WORK INSTRUCTIONS:
1. The brigade history below gives several designations for the brigade formed in November 1914. List every one it held between that formation and its breakup in February 1940.
2. Write a continuation of the cavalry brigade history below, starting after its final sentence.

[start QUOTED PASSAGE]

The 4th (Meerut) Cavalry Brigade was a cavalry brigade of the British Indian Army that formed part of the Indian Army during the First World War.  It was formed as 14th (Meerut) Cavalry Brigade in November 1914 to replace the original Meerut Cavalry Brigade that had been mobilized as the 7th (Meerut) Cavalry Brigade for service on the Western Front.  It remained in India throughout the war, before taking part in the Third Anglo-Afghan War in 1919.

The brigade continued to exist between the wars and by September 1939 it was designated 3rd (Meerut) Cavalry Brigade.  It briefly served as part of the Indian Army during the Second World War before being broken up in February 1940.

History

First World War
At the outbreak of the First World War, the Meerut Cavalry Brigade was part of the 7th (Meerut) Division.  It was mobilized in August 1914 as the 7th (Meerut) Cavalry Brigade, assigned to the newly formed 2nd Indian Cavalry Division and sailed from Bombay on 19 October for the Western Front.  Likewise, the 7th (Meerut) Division was transferred to France in August 1914.

The 7th Meerut Divisional Area was formed in September 1914 to take over the area responsibilities of the 7th (Meerut) Division and on 21 November 1914 a new 14th (Meerut) Cavalry Brigade was formed in 7th Meerut Divisional Area to replace the original brigade.  It was renumbered as the 4th (Meerut) Cavalry Brigade in February 1915.  The brigade served with the division in India throughout the First World War.

Between the world wars
In May 1919, the brigade was mobilized to take part in the Third Anglo-Afghan War.

The brigade continued to exist between the world wars.  In September 1920 it was redesignated as the 3rd Indian Cavalry Brigade and later in the decade it became the 3rd (Meerut) Cavalry Brigade.

Second World War
At the outbreak of the Second World War, the brigade was under the command of Meerut District.  The brigade was broken up in February 1940.  Its Headquarters and some units formed the nucleus of The Armoured Brigade (later 2nd Indian Armoured Brigade).

[end QUOTED PASSAGE]
[start DATA LINES]

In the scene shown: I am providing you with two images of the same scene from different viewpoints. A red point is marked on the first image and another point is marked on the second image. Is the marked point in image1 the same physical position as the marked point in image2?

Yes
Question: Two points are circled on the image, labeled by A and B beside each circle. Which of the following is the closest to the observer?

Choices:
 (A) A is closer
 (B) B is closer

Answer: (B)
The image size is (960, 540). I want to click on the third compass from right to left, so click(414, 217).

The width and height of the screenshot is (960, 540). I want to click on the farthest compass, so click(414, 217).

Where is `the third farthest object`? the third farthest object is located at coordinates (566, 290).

[end DATA LINES]

RESPONSE LIST:
1.
- 14th (Meerut) Cavalry Brigade
- 4th (Meerut) Cavalry Brigade
- 3rd Indian Cavalry Brigade
- 3rd (Meerut) Cavalry Brigade

2.
Orders of battle

Commanders
The 14th (Meerut) Cavalry Brigade / 4th (Meerut) Cavalry Brigade / 3rd Indian Cavalry Brigade / 3rd (Meerut) Cavalry Brigade had the following commanders:

A note on numbering
The brigade carried several numbers during its existence.  This can be a cause for confusion as other, unrelated, Indian cavalry brigades carried the same numbers at different times:
 the brigade was numbered as 14th from November 1914 to February 1915.  Another 14th Cavalry Brigade was formed in April 1918 by merging elements of the 9th (Secunderabad) Cavalry Brigade (withdrawn from the Western Front) with the British yeomanry 7th Mounted Brigade in Egypt.  It served in the Sinai and Palestine Campaign and was broken up in September 1919.
 the brigade was numbered as 4th from February 1915 to September 1920, when it was renumbered as 3rd Indian Cavalry Brigade.  At this point, the Lucknow Cavalry Brigade was numbered as the 4th Indian Cavalry Brigade, until it was broken up in 1923.  As a result, the 5th Indian Cavalry Brigade (former Secunderabad Cavalry Brigade) was renumbered as the 4th Indian Cavalry Brigade and later as the 4th (Secunderabad) Cavalry Brigade.
 the brigade was numbered as 3rd from September 1920 to February 1940.  The Ambala Cavalry Brigade had mobilized in August 1914 as 3rd (Ambala) Cavalry Brigade and served on the Western Front until it was broken up in March 1918.  Another 3rd Indian Cavalry Brigade was formed in Mesopotamia after the end of the war for occupation duties.  It drew, in part, on units that had earlier served in the Mesopotamian Campaign.  It was broken up in late 1920.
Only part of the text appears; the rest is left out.